We sat like that for a long time, contemplating Prior’s story and what it meant to our supposed bond. I could see me loving him. It had already started. But would a platonic bond be enough? Would companionship be enough? It might. He was sorely lacking friendship and genuine caring. Not even his family had loved him enough not to abandon him. I often thought the way families betrayed their sons when they found out they were abominations was the cruellest of blows. To be rejected for something they had no control over, something other young men, born to the Godling, were respected and honoured for. It wasn’t fair! There had been so much that was unfair about the old regime. The new one might have its issues, but those cruelties, like castration and human sacrifice, were no longer condoned.
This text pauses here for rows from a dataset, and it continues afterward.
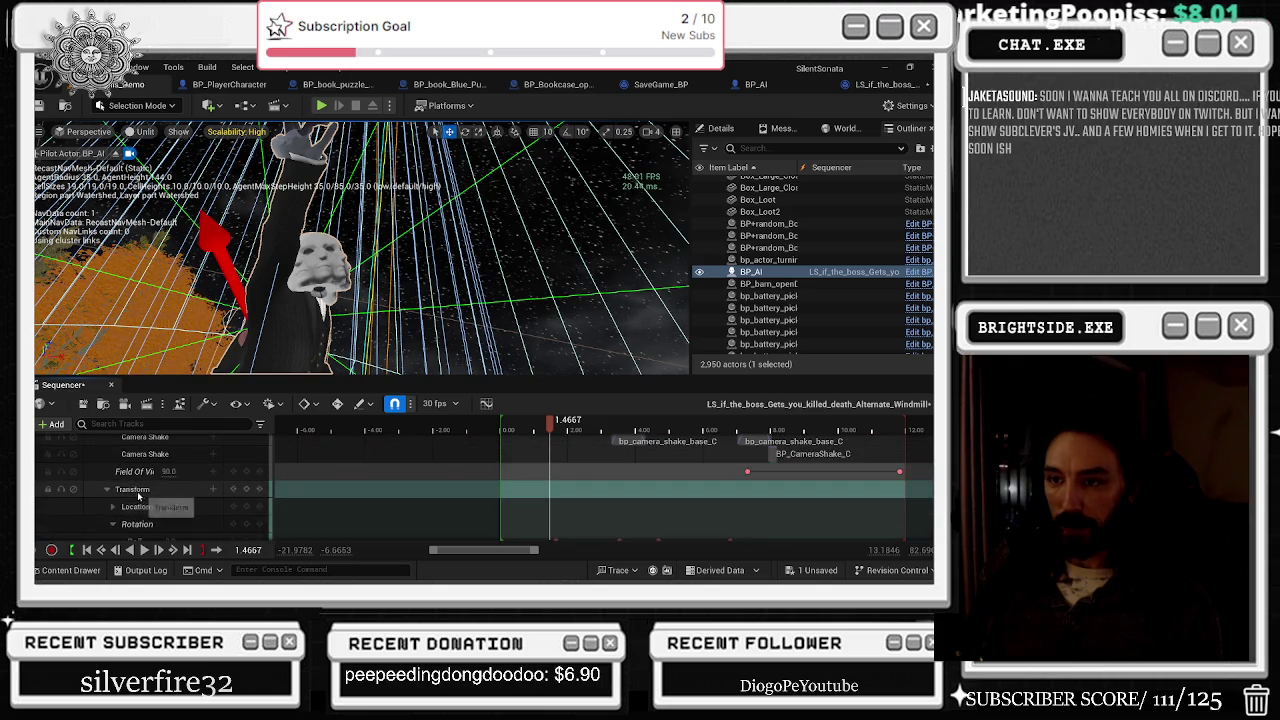
scroll(110, 493, up, 6)
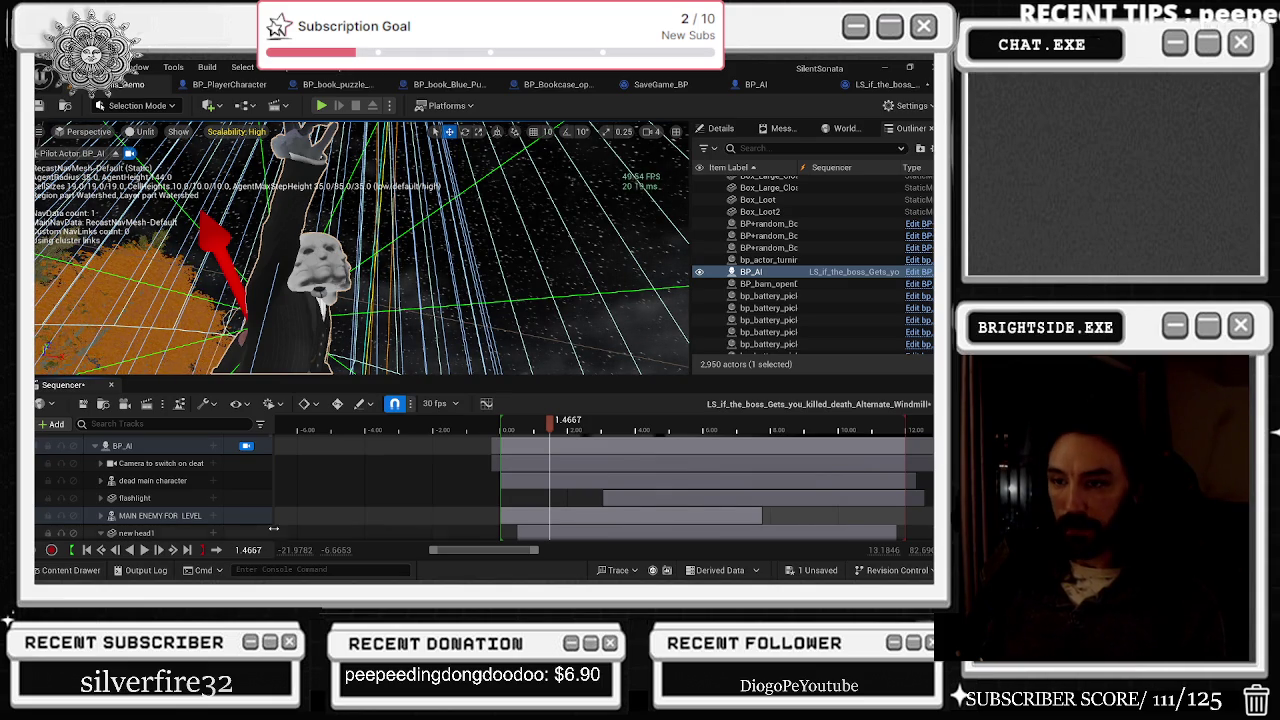
drag(557, 432, 505, 434)
key(space)
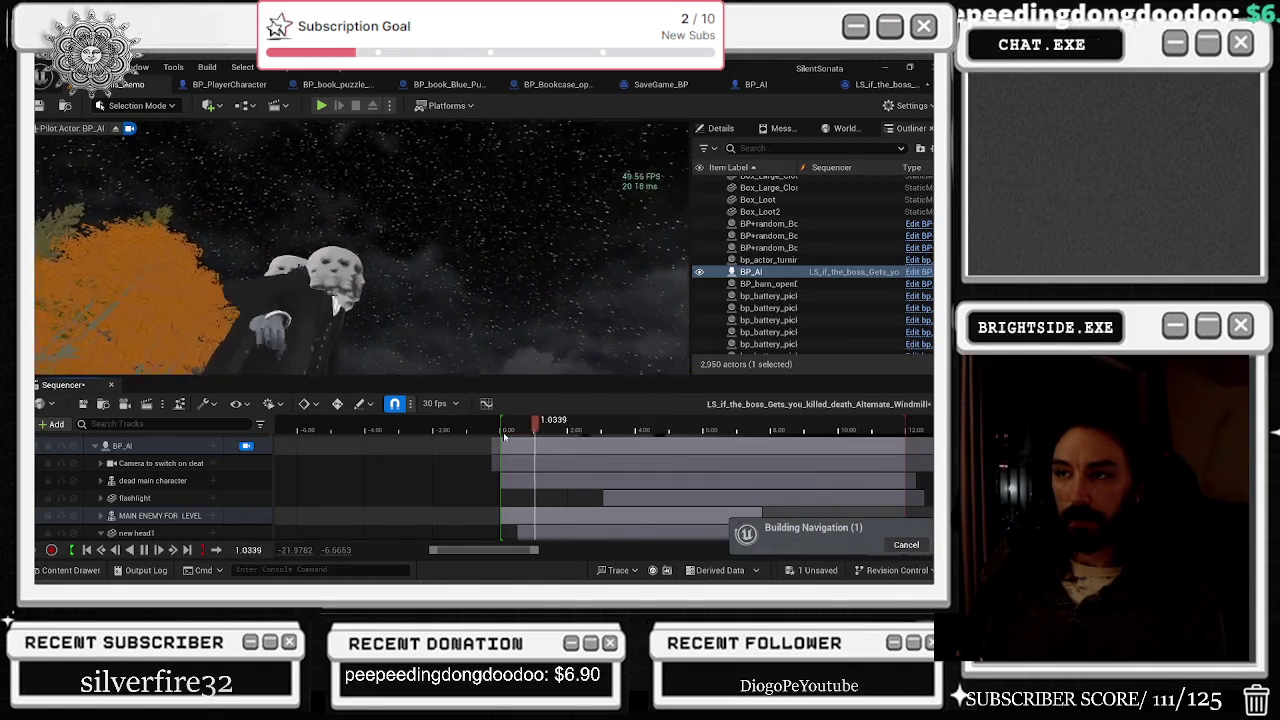
key(space)
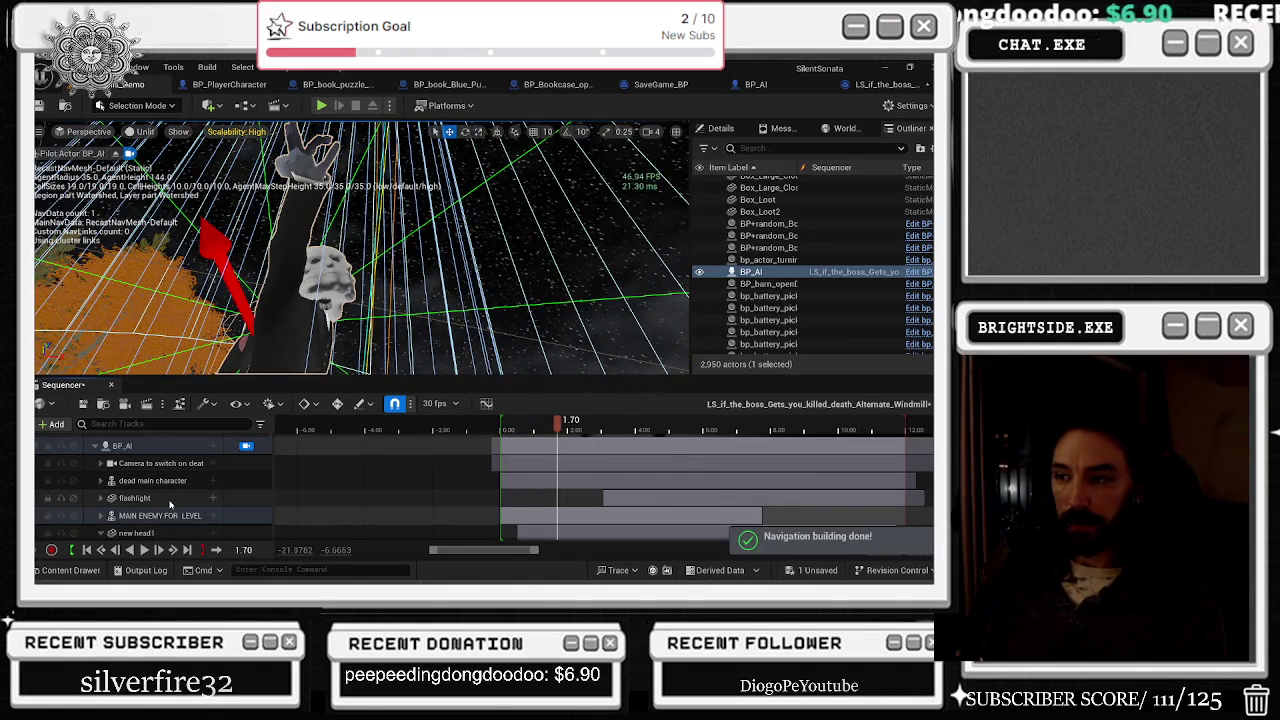
Step: Expand the MAIN ENEMY FOR LEVEL SEQUENCE track and preview again, stopping at 1.60 seconds
click(106, 516)
click(101, 516)
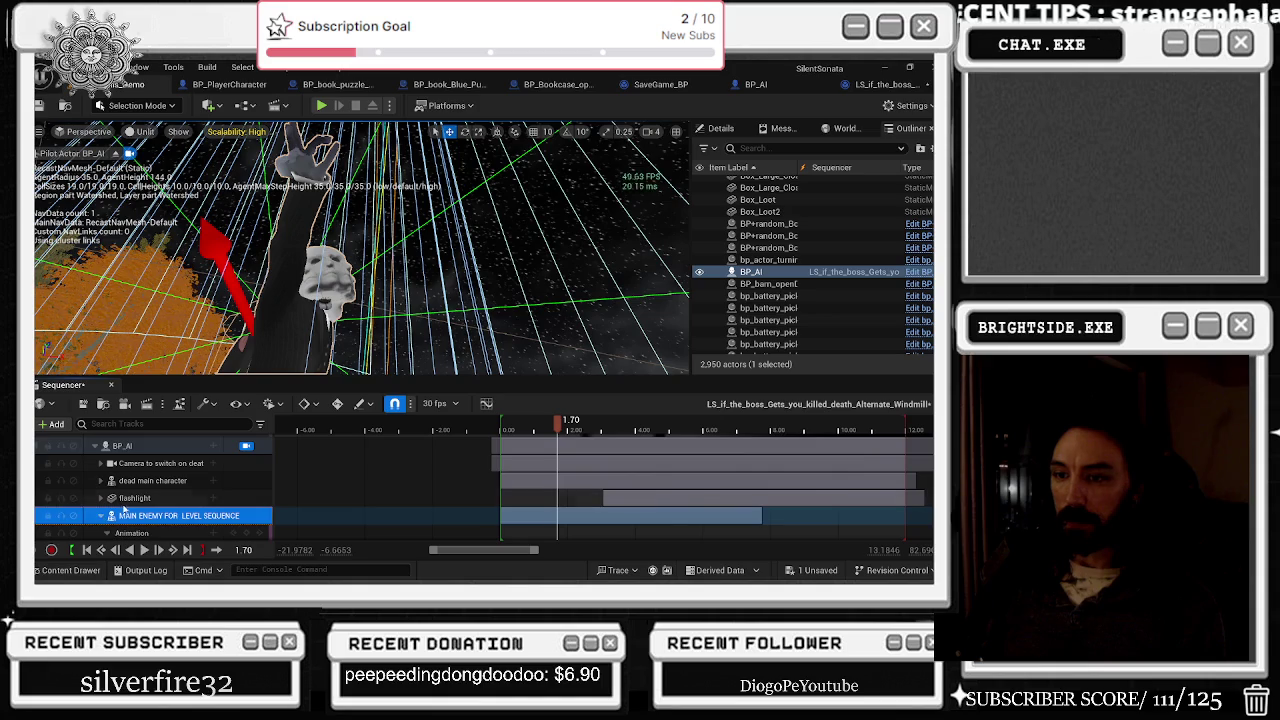
scroll(126, 510, down, 1)
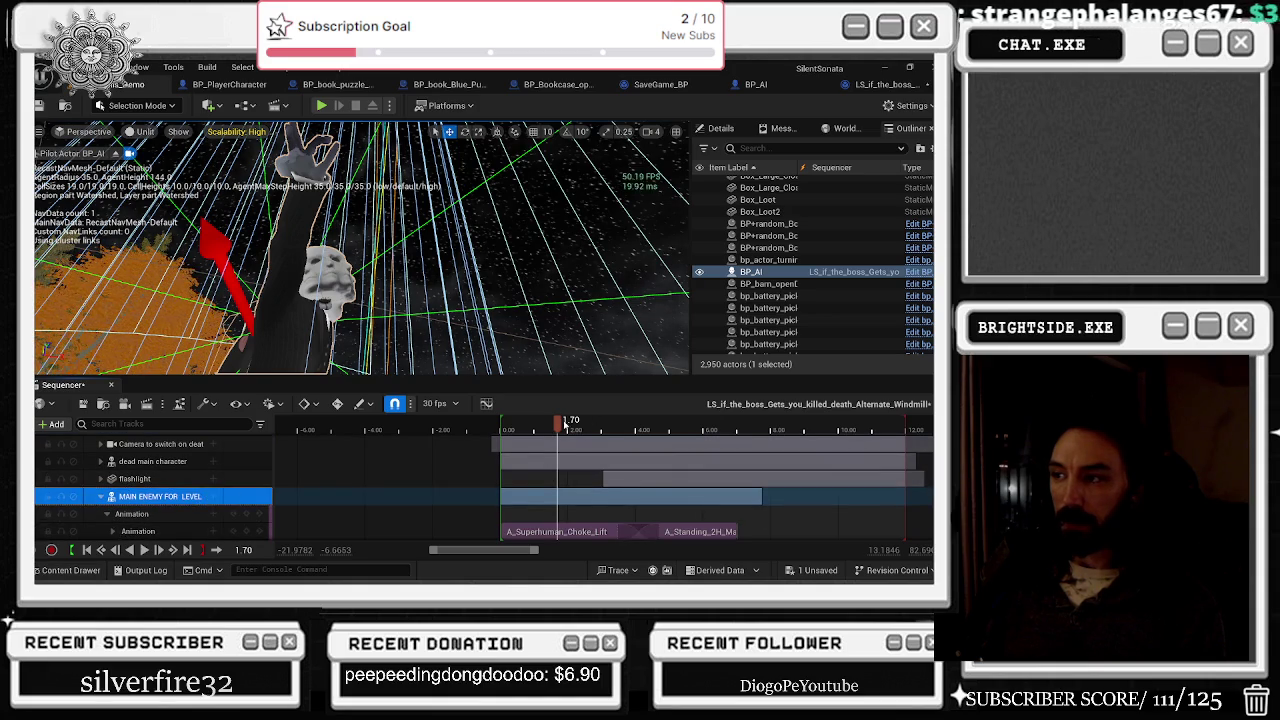
click(564, 426)
click(508, 428)
key(space)
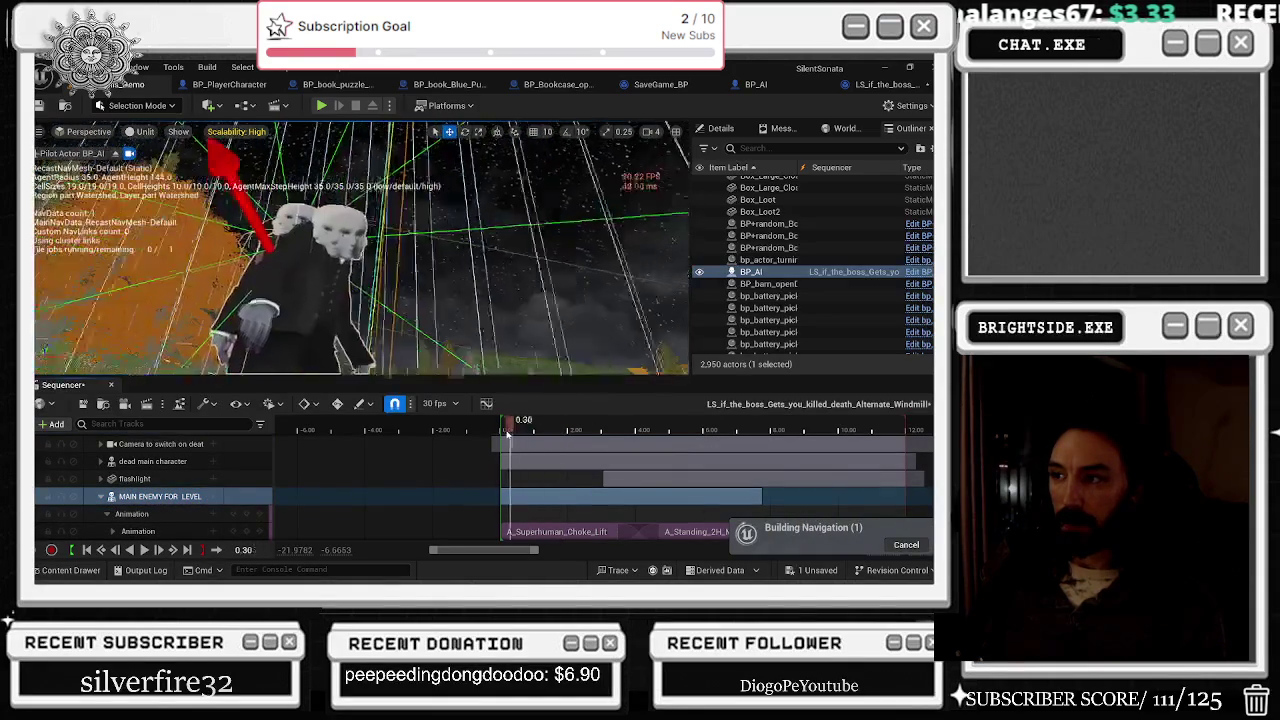
key(space)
I don’t know when we settled down to sleep, fully clothed and together. But it seemed natural. We had become three, while the other remained so horrifyingly separate from us because of his magic.
Chapter Eighteen
I came to wakefulness the first time, hearing Landor’s deep, smooth voice comforting me. For a moment, I wondered why. He knew it wasn’t me who needed comforting but Prior.
But then the memory surged up and I knew the answer. It was the dream of Airshin, and yet again I was being held down and raped in that back alley. But Landor had cut the dream off before it became too terrifying. So I dozed back to sleep hearing Landor and Zem speaking softly over me.
“Does this happen often?” Landor asked.
“I don’t know. We o
nly started sleeping together since the mark. There were odd nights when we camped in the open, but mostly we slept apart.”
“She seemed so terrified.”
“Thank you. Your touch calmed her. It has before. I’m in your debt.”
“There is no debt. I care for her. Mayhap not as much as you yet, but more than enough that I feel her pain as surely as if it were my own.”
And then there was silence and the two men at my side settled back to sleep.
The second time I came to wakefulness, it was out of a nightmare of a very different experience. Landor’s soothing words couldn’t calm me and my eyes sprang open in shock.
“We have to go. They’re after him. They want him dead. They’re after him!” I cried into the darkness.
“It was a dream,” Zem mumbled sleepily from my left side.
“No! Not a dream! It’s happening now! Just like Landor. Laric is in trouble, bad trouble. We have to get to him before they do.”
I scrambled down the bed between the two men and felt around for my sandals.
“Stop for a moment, Flea. Calm down and explain!” Zem demanded, fully awake and in warrior-mode now.
I could see him and Landor sitting up in bed, both looking delightfully mussed. Had it been any other time, I would have been tempted to climb back into bed and see how Zem would take including Landor in our love-making. I knew I was ready. Somehow, Prior’s situation had brought the three of us closer together. At least in this one instance there were no insurmountable blocks in place to keep us apart. Landor was neither my sworn enemy nor about to set me ablaze. And both Zem and I had come to like and respect the pale man a lot in the last quarter moon.
But this was not the time for sex. Laric, no matter how much I hated him and wished him harm, was about to fall foul of the Devourers. I’d seen their inky blue robes as they hunted him through the dark alleys of the fishing village he’d taken refuge in.
Landor scrambled off the bed and came to my side, placing a hand on either side of my face so I was forced to look at him in the shadowy darkness. “Tell us. We need to know what you know.”